Foram retirados vários detalhes da história, a maioria desnecessários; somente um fato acho que poderia ter sido mantido – Anita Vanger, prima e melhor amiga de Harriet, estar viva e morando em Londres, em vez de morta, como é mostrado no filme. Ela é uma personagem-chave do filme, então não deveria ter sido cortada dessa maneira. O caso ocorrido entre Mikael e Cecilia foi cortado e realmente não era necessário para o decorrer da história, até atrapalharia o desenvolver do filme, que se tornaria mais lento. Só houve uma insinuação de interesse entre os dois no filme, um clima no ar; achei pertinente. Outra coisa que foi mudada no filme é o fato de Harriet ter cabelo preto, e não loiro, mas isto melhorou o mistério, assim como o fato de Nils Bjurman ser um homem com uns 60 anos, gordo, feio e nojento em vez de um homem de meia idade, loiro, alto, atlético e charmoso que joga golfe, como no livro.

Gostei muito mais do modo como Mikael e Lisbeth tiveram o primeiro contato neste filme que no livro. Além disso, há mais interação entre ambos no filme que no livro, tornando as descobertas dos mistérios mais interessantes. Os atores que interpretam os dois parecem que foram feitos para os personagens! Michael Nyqvist e Noomi Rapace conseguiram passar todo o sentimento que o autor quis passar no livro de forma brilhante! Todo o elenco foi escolhido muito bem, mas estes dois realmente merecem destaque.


Título Original: The Girl with the Dragon Tattoo
Gênero: Drama, Mistério, Suspense
Direção: David Fincher
Roteiro: Steven Zaillian, Stieg Larsson
Produtores: Berna Levin, Ceán Chaffin, Ole Søndberg, Scott Rudin, Søren Stærmose
Origem: Estados Unidos da América
Duração: 158 minutos
Ano: 2011

Esta versão americana da história de Stieg Larsson foi mais fiel ao livro do que a sueca, porém não a superou em nada. Ela manteve algumas coisas dispensáveis do livro, como um gato ruivo que busca abrigo na casa de Mikael, que o filme ainda o modifica para cinza. O caso que ocorre entre Mikael e Cecilia Vanger também é excluído nesta versão, com apenas algumas insinuações. Harriet também é loira, e não morena, nesta versão. Uma coisa que não entendi é porque o roteirista resolveu mudar o modo como Harriet é descoberta, porque ficou uma porcaria. Não posso contar para não estragar o final, mas o do livro é o melhor de todos, pois está relacionado à Anita Vanger, que é já falecida na versão sueca.

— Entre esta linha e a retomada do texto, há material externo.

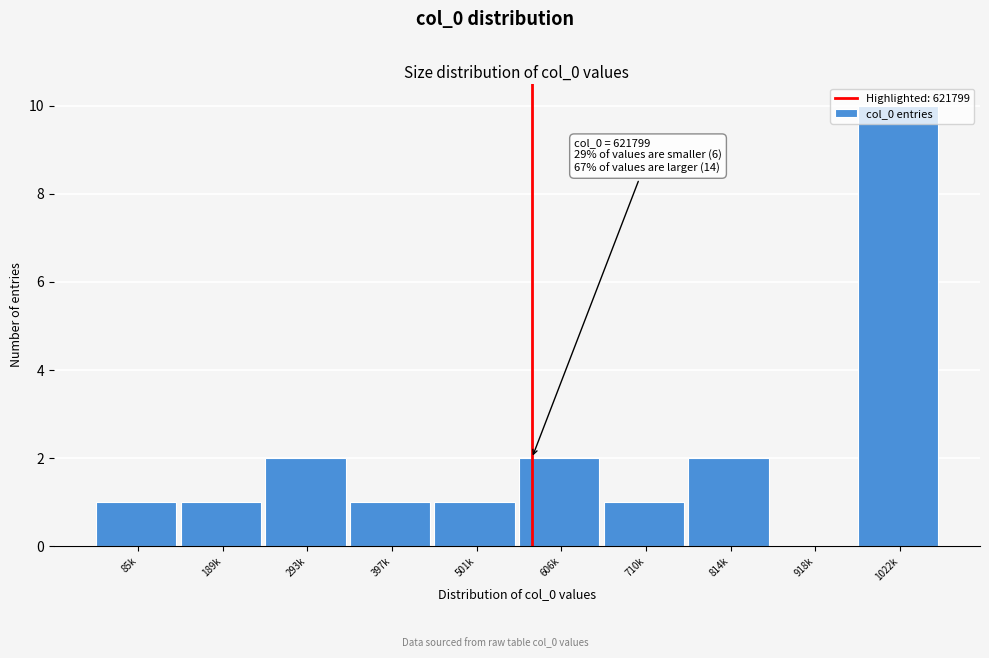

True or false: the data shows 1 at 501k.

True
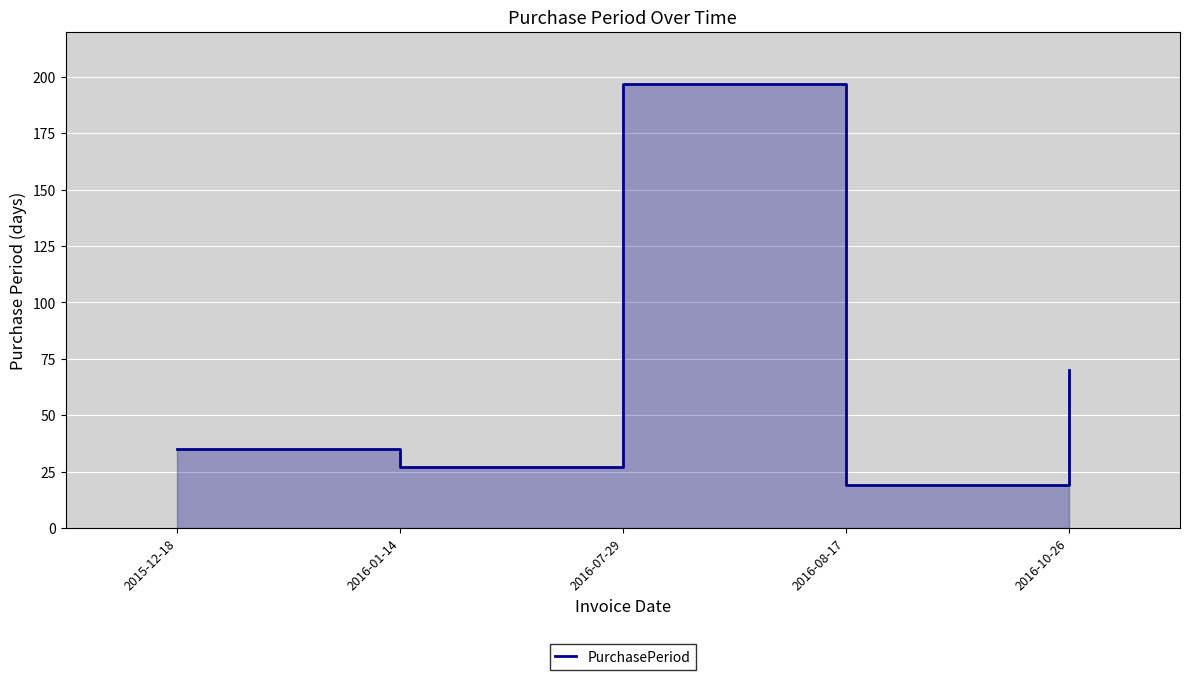

What is the average value?

70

Não gostei das escolhas de parte do elenco, gostei do fato de terem escolhido atores suecos para interpretar alguns personagens do filme, deu mais veracidade. Daniel Craig não combina em nada com o Mikael Blomkvist, pois o personagem tem um lado doce, o que Craig não consegue interpretar, já que é extremamente bruto. Rooney Mara como Lisbeth Salander está algo forçado, não só pelo figurino como por sua interpretação. Dá para perceber que ela não está muito à vontade dando vida à Lisbeth. Já os atores que interpretam Martin Vanger e Nils Bjurman - Stellan Skarsgård e Yorick van Wageningen - foram bem escolhidos e interpretaram bem os papéis que lhe foram designados. O Christopher Plummer ficou bem no papel de Henrik Vanger, apesar de eu preferir o ator sueco Sven-Bertil Taube no mesmo. A atriz que interpreta Harriet Vanger jovem neste filme é infinitamente menos bonita que a do filme sueco, mas o contrário acontece com a atriz que interpreta Erika Berger.

Um ponto forte do filme que agradou muito a quem assistiu foi a entrada do filme, com vários efeitos computadorizados ótimos e uma boa música combinando. Porém, em minha opinião, embora sejam muito bonitos visualmente, os efeitos não têm nada a ver com o filme. Já esperava por algo assim, já que o filme é americano e americanos adoram colocar efeitos em seus filmes. O filme é bom, mas eu teria gostado mais se não tivesse visto a versão sueca, que é bem melhor em todos os sentidos.